For the listing below, show each line that includes the string "Colon".

──────────

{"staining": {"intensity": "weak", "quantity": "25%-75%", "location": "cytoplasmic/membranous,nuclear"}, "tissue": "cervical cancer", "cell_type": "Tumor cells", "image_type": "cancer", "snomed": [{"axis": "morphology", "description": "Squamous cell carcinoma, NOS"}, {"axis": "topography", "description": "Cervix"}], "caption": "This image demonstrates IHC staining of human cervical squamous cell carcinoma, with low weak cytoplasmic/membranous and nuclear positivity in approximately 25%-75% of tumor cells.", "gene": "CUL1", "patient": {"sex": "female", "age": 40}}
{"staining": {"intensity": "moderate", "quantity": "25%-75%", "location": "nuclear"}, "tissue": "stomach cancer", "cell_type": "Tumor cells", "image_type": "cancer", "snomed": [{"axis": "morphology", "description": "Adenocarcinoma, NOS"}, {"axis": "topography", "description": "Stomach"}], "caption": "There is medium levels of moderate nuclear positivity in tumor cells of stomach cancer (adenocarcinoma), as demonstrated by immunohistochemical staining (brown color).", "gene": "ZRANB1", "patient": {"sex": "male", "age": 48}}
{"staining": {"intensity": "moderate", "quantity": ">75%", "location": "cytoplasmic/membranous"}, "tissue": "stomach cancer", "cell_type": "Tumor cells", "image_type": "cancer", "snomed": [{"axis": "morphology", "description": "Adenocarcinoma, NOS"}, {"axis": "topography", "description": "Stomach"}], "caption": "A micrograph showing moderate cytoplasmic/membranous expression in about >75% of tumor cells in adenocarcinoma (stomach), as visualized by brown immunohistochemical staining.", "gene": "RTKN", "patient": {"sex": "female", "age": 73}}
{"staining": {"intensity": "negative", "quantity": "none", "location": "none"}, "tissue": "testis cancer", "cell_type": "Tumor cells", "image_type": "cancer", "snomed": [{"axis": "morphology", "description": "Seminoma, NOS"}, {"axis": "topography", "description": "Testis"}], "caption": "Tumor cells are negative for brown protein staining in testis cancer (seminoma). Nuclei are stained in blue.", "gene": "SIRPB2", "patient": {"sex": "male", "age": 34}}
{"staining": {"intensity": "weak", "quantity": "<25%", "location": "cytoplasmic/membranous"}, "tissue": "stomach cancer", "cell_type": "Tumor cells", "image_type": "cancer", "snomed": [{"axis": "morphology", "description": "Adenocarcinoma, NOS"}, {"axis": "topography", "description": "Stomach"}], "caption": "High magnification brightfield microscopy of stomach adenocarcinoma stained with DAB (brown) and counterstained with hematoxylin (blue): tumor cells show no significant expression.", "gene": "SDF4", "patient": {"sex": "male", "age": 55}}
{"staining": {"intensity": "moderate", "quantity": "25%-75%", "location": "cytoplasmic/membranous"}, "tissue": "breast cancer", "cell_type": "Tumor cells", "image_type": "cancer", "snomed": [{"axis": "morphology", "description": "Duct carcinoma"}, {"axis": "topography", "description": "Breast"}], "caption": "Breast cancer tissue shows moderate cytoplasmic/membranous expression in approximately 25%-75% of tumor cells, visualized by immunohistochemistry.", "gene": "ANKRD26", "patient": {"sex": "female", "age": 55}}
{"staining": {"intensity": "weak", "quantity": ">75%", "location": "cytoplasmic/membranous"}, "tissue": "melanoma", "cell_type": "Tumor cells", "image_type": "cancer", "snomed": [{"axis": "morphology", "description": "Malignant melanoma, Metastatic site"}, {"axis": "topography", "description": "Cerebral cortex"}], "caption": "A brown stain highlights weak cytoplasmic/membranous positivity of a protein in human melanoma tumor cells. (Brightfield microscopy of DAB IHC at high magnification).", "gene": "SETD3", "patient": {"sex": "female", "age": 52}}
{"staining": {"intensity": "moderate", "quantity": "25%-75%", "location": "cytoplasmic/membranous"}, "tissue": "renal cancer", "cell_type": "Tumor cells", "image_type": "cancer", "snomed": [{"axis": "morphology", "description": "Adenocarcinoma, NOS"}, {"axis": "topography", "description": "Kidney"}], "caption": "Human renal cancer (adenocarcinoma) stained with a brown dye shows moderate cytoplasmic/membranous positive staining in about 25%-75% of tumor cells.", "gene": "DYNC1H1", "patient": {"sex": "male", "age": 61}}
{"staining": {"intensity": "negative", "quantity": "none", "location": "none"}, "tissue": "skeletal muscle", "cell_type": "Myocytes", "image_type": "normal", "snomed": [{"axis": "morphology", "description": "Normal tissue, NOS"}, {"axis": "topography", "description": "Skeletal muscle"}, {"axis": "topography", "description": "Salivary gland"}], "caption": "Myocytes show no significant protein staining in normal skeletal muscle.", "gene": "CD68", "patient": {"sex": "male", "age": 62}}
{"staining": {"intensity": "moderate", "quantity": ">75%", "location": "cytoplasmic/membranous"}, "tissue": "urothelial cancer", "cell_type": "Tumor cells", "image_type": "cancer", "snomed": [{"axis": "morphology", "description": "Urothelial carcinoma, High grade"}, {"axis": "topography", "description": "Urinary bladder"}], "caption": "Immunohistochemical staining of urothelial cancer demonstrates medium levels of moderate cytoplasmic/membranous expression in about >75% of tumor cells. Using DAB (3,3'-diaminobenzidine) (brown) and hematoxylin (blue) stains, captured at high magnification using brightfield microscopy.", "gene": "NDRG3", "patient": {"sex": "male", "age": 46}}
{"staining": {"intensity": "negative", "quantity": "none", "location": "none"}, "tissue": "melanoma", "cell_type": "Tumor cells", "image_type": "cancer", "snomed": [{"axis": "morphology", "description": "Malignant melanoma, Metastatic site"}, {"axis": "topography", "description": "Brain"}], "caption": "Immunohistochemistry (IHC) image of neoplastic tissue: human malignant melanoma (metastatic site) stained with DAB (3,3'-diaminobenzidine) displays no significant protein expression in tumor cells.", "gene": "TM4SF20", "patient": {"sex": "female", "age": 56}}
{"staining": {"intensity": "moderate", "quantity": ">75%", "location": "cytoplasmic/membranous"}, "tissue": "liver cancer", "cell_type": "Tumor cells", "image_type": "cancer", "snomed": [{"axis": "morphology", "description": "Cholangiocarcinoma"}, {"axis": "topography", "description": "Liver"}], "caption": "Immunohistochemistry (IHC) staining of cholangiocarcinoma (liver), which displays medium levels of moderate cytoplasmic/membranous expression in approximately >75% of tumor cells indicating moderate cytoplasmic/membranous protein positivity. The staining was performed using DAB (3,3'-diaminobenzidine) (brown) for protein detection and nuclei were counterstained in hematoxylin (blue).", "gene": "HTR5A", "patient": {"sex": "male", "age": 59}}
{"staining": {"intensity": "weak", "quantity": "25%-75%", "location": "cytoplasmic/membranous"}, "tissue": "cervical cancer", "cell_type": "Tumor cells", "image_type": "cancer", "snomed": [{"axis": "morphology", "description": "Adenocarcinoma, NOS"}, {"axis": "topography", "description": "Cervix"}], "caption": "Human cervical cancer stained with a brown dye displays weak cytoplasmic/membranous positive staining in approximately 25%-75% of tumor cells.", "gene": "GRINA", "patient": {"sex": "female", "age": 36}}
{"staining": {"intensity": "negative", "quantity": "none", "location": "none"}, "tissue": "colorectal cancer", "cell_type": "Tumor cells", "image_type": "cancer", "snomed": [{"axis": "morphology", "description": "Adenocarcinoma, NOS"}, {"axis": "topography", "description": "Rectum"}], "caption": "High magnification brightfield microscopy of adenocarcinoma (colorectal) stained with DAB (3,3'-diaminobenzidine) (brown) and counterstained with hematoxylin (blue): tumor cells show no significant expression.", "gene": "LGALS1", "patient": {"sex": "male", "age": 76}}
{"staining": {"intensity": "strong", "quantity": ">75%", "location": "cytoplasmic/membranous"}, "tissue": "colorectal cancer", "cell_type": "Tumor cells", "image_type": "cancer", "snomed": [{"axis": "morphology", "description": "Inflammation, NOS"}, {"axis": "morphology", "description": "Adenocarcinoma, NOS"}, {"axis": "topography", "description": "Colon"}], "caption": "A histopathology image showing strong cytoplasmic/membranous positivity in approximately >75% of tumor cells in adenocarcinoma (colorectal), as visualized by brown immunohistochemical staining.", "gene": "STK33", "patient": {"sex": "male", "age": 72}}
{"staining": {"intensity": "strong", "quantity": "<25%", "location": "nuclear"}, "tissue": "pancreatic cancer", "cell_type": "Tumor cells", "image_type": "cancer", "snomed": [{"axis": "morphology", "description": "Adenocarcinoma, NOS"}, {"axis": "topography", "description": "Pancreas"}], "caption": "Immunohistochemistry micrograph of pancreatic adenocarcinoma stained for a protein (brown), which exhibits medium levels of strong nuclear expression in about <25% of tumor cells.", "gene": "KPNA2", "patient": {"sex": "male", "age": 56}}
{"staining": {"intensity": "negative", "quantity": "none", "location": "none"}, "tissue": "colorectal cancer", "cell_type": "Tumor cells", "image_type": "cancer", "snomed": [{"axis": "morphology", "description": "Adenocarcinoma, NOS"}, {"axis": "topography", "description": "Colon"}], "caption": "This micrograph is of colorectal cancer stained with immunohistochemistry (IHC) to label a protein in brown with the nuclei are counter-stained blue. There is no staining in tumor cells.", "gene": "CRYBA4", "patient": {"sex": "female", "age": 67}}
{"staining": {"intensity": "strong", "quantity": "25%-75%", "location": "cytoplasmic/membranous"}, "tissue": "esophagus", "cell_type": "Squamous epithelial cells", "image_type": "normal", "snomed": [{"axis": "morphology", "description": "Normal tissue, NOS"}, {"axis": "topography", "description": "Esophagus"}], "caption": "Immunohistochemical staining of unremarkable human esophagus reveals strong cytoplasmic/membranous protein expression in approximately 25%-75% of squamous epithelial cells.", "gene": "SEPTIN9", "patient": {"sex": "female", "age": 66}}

──────────

:: Exercise response ::
{"staining": {"intensity": "strong", "quantity": ">75%", "location": "cytoplasmic/membranous"}, "tissue": "colorectal cancer", "cell_type": "Tumor cells", "image_type": "cancer", "snomed": [{"axis": "morphology", "description": "Inflammation, NOS"}, {"axis": "morphology", "description": "Adenocarcinoma, NOS"}, {"axis": "topography", "description": "Colon"}], "caption": "A histopathology image showing strong cytoplasmic/membranous positivity in approximately >75% of tumor cells in adenocarcinoma (colorectal), as visualized by brown immunohistochemical staining.", "gene": "STK33", "patient": {"sex": "male", "age": 72}}
{"staining": {"intensity": "negative", "quantity": "none", "location": "none"}, "tissue": "colorectal cancer", "cell_type": "Tumor cells", "image_type": "cancer", "snomed": [{"axis": "morphology", "description": "Adenocarcinoma, NOS"}, {"axis": "topography", "description": "Colon"}], "caption": "This micrograph is of colorectal cancer stained with immunohistochemistry (IHC) to label a protein in brown with the nuclei are counter-stained blue. There is no staining in tumor cells.", "gene": "CRYBA4", "patient": {"sex": "female", "age": 67}}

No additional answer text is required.